While people with Alzheimer’s and other
forms of memory loss may appear to ramble or digress during
interviews, Zempsky realizes the significance of the stories
that participants choose to share. “What we know about
the disease of Alzheimer’s is that memories that remain
intact are usually very significant memories,” she explains.
“We find that people still have that narrative
capability,” says Bonshahi. “They may have some
difficulty initially, but once they get going and the person
interviewing them goes with them, it’s pretty much like
any other Story Corps interview. We find that people love being
listened to. They love being given a quiet space in which to
tell their stories.”
Some participants, perhaps driven by the notion
of preserving their family history, often recite facts and dates.
Although these are not the kind of family stories Bonshahi and
her colleagues are out to collect, they don’t discourage
them. “Sometimes people do just want to go through their
genealogy or tell us their family history,” says Bonshahi.
“In Story Corps, people are allowed to tell us about whatever
they want.”
While the facilitators work hard to provide
a positive experience for their interview subjects, they also
make no conscious attempt to avoid eliciting negative or painful
memories or stories.
Looking Ahead
Although Zempsky insists that the Memory Loss Initiative is
primarily an artistic project and not a clinical one, she still
sees great clinical and therapeutic potential for the initiative,
one that remains to be explored. Apart from the interview process
itself, Zempsky believes it’s the CD recording of the
interview that may have the greatest untapped clinical potential.
“When we were in Chicago, the social worker
was going to have her participants bring their CDs back to a
support group and share them that way,” Zempsky says.
“Here at the Alzheimer’s Association in New York,
they’re starting to do that as well. I think there are
clinical pieces of this that haven’t been explored.

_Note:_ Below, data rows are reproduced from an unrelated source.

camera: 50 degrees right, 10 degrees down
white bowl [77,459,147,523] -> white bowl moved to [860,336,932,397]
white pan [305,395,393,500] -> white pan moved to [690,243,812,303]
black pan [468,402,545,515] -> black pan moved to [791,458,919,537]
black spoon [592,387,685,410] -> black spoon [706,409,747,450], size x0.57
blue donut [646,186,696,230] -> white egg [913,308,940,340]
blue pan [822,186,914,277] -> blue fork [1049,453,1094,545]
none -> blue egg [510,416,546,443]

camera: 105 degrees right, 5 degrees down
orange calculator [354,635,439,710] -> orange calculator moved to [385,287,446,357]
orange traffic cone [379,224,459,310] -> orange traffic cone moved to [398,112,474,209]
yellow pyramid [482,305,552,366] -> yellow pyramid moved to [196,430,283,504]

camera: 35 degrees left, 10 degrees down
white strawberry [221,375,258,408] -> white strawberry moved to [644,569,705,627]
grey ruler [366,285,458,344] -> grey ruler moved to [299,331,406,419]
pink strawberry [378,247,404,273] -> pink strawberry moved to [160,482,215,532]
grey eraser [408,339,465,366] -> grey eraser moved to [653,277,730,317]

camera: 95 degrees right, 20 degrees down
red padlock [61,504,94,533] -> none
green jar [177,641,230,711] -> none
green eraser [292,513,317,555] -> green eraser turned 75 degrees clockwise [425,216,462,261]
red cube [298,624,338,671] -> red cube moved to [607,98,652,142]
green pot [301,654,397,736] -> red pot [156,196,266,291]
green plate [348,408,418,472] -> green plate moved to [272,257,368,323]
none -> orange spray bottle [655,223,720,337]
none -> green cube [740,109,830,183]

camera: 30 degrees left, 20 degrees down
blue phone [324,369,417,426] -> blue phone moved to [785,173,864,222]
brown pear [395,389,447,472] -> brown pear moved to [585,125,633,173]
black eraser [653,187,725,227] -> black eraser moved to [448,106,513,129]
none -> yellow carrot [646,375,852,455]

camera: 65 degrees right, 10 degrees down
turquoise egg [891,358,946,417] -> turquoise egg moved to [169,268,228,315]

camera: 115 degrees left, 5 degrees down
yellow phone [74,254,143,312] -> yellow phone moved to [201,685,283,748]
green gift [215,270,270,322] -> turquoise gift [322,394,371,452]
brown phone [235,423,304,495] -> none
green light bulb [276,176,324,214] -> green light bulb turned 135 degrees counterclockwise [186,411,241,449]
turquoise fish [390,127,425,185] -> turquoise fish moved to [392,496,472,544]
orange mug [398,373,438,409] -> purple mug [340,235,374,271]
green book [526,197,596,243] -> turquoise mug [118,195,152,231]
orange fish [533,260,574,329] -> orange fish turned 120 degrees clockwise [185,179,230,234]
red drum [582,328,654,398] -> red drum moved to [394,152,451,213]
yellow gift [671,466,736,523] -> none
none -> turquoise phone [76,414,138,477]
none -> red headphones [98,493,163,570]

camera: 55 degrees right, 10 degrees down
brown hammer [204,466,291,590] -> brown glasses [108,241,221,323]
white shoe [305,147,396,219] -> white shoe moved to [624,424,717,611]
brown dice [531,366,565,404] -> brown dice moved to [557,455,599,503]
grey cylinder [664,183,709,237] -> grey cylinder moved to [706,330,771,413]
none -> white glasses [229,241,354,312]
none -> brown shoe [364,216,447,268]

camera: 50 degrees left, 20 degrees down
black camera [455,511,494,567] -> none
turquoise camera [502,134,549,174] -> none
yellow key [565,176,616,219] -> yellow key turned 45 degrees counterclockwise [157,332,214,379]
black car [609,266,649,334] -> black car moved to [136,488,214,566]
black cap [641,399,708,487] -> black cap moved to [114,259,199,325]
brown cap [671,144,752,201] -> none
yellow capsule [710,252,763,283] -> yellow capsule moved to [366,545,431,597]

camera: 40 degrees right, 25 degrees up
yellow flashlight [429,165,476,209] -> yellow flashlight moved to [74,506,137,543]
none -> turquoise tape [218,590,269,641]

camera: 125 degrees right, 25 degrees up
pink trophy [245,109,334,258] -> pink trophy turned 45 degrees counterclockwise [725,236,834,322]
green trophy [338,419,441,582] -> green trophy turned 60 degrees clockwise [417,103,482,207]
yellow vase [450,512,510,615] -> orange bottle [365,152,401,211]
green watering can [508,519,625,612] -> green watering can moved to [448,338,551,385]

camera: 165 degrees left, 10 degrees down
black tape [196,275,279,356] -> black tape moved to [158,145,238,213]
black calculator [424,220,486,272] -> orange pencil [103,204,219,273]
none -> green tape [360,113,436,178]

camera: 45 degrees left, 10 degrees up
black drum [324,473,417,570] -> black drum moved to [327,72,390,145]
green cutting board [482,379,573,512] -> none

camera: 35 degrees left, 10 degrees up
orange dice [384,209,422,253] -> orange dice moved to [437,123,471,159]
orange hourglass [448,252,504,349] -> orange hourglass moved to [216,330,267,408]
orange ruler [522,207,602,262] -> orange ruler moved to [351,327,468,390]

We
suggest that this is something social workers can do.”
Another possible direction for the initiative’s
future is working with people with other forms of memory loss,
such as people with brain injury. “We’re in the
process of researching people who we could reach out to, not
always focusing on people with Alzheimer’s and dementia,”
says Bonshahi. “We will be doing one door-to-door in Seattle
with people with brain injury, where the age range will be 18
to 60.”
“There are a lot of places we’d
like to go,” says Zempsky. “I think it would be
fun to go to Alaska. Believe it or not, we haven’t been
to Florida yet. We’re going to be at the L.A. Alzheimer’s
conference soon. They’re doing their first conference
on people with early-stage Alzheimer’s, and we’ll
have one of our recording booths there.”
A
Wider Purpose
Ultimately, the Memory Loss Initiative’s potential as
a tool for raising public awareness may be its most important
legacy.
“What’s exciting to me is our ability
to get these clips broadcast on the radio and heighten awareness
in this country of this very quiet population that is expanding
by leaps and bounds, that I think we’re all in a lot of
denial about,” says Zempsky. “The fact is that the
first baby boomers are turning 60, and that 50% of the population
over 80 have Alzheimer’s. So what are we looking at in
20 years?”
While Zempsky emphasizes that Story Corps does
not have a political agenda, she remains optimistic about the
potential impact this project may have on our society.
“I think the more publicity we can get
out there, the more research can be done, the more people can
understand the ramifications of the limited coverage we have
under Medicare for elders,” Zempsky says. “For the
past eight years we’ve been able to do very limited stem
cell research, so we’re in kind of a race at this point.
But if we can promote this initiative and remind people that
many elders are suffering from this disease, that would be wonderful.”
— David Surface is
a freelance writer and editor based in Brooklyn, NY. He is a
frequent contributor to Social Work Today.